Mãe comemora cada nota como vitória

Clarice Firmina orienta a filha, que tem dificuldade de manter a concentração FOTO: MARIO CORTIVO

Clarice Firmina orienta a filha, que tem dificuldade de manter a concentração
FOTO: MARIO CORTIVO

Diagnosticada com TDAH desde que iniciou a vida escolar, Débora de Oliveira Ribeiro, que hoje esta matriculada em uma escola pública de Santo André, na Região Metropolitana de São Paulo, sofre com as brincadeiras maldosas dos amigos e se esforça para acompanhar a classe. A adolescente é uma das pacientes do ambulatório da Fundação Medicina do ABC, onde faz tratamento para diminuir o impacto do transtorno.

Clarice Firmina de Oliveira, mãe da adolescente, explica que a filha se esforça bastante, mas apresenta dificuldade em aprender, interpretar textos e manter a concentração. “Cada nota alta que ela consegue, comemoro como uma grande vitória, para incentivá-la”, conta.

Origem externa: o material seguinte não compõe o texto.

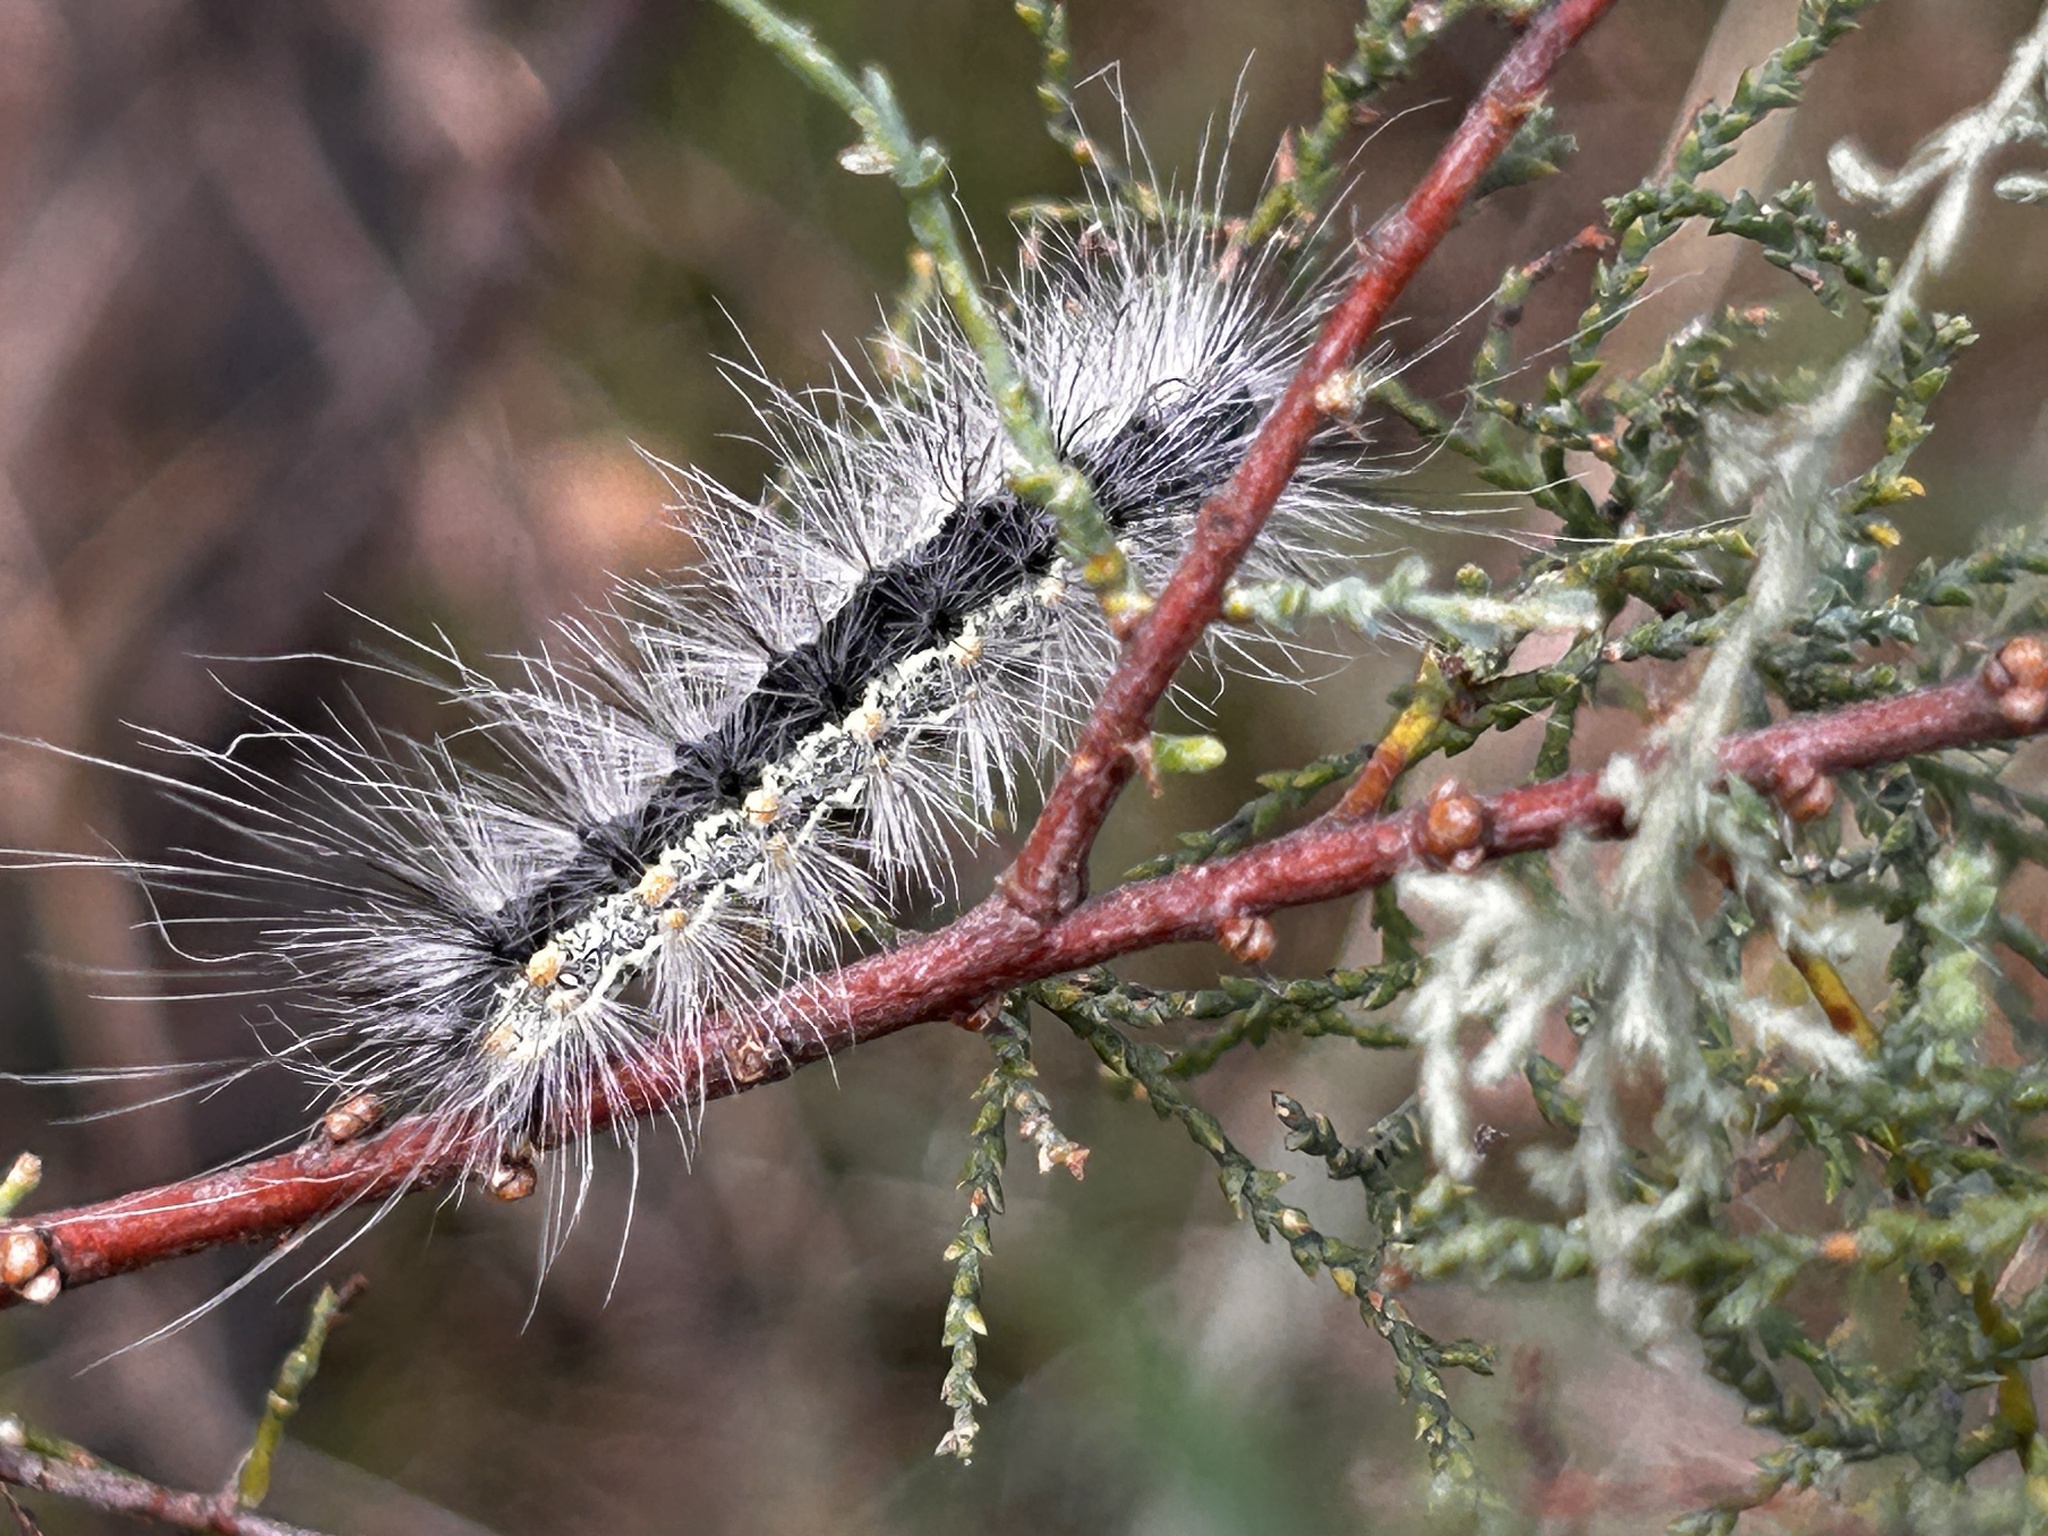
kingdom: Animalia
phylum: Arthropoda
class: Insecta
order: Lepidoptera
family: Erebidae
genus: Hyphantria
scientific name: Hyphantria cunea
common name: American white moth
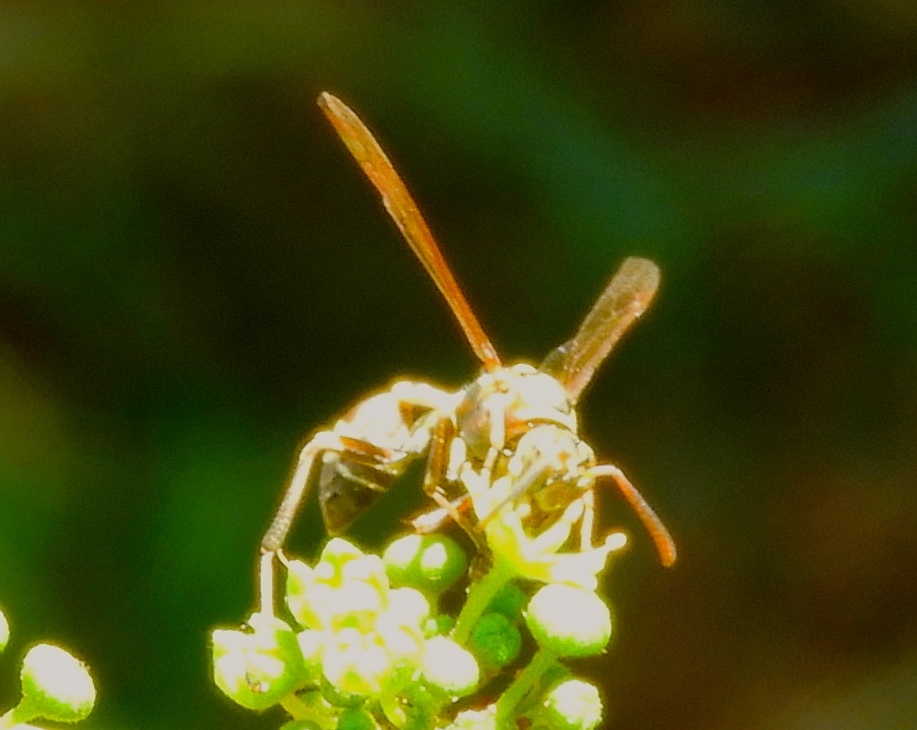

A mãe disse ainda que o transtorno costuma levar a filha ao isolamento, o que pode ser traço de uma possível depressão, devido à falta de compreensão dos colegas de classe.

Débora já recebeu muitos apelidos, entre eles alguns cruéis como “burra” e “capeta”, pois, além da dificuldade de aprender e acompanhar a classe, também há a hiperatividade. “Sempre que reclamam dela, tenho que explicar o problema e o impacto que isso acarreta no aprendizado e no comportamento”, recorda Clarice.

Para ela, faltam informação e preparo para os professores lidarem com os alunos que têm algum tipo de problema. “Fala-se muito da escola ser um espaço de inclusão, mas infelizmente não é isso que ocorre”.

Tratamento em grupo ajuda na socialização da criança

Atuando há 33 anos no atendimento e reabilitação de pessoas com algum tipo de deficiência, a Associação para Valorização das Pessoas com Deficiência (Avape) oferece atendimento para pessoas que sofrem tanto de Dislexia quanto de TDAH. Profissionais que atuam na instituição traçam planos individuais de tratamento e também atendimento em grupo para ajudar a promover a socialização dos pacientes.

A gerente de serviços de reabilitação profissional e centro de convivência da instituição, psicóloga Flávia da Silva Rego, explicou que cada caso é analisado individualmente para que as deficiências recebam tratamentos específicos. “Se o paciente precisa focar mais em suas atividades, vamos desenvolver esta parte. Quando é o caso de trocar letras, como o “o”, pelo “u”, a fonoaudiologia pode trabalhar isso”, exemplifica.

A instituição conta com um grupo multiprofissional – formado por neurologistas, fisiatras, neuropediatras, pediatras, psiquiatras, psicólogos, psicopedagogos, fisioterapeutas, terapeutas ocupacionais, fonoaudiólogos e assistentes sociais. “Não existe um prazo médio para consultas, que podem ocorrer até três vezes por semana, dependendo do quadro”, explica.

A psicóloga diz ainda que o tratamento em grupo ajuda na socialização das crianças. “Eles precisam saber que não são os únicos a ter Dislexia ou TDAH. Com o acompanhamento médico e tratamento adequado isso pode ser superado. Criança tem que se socializar e, principalmente, brincar.”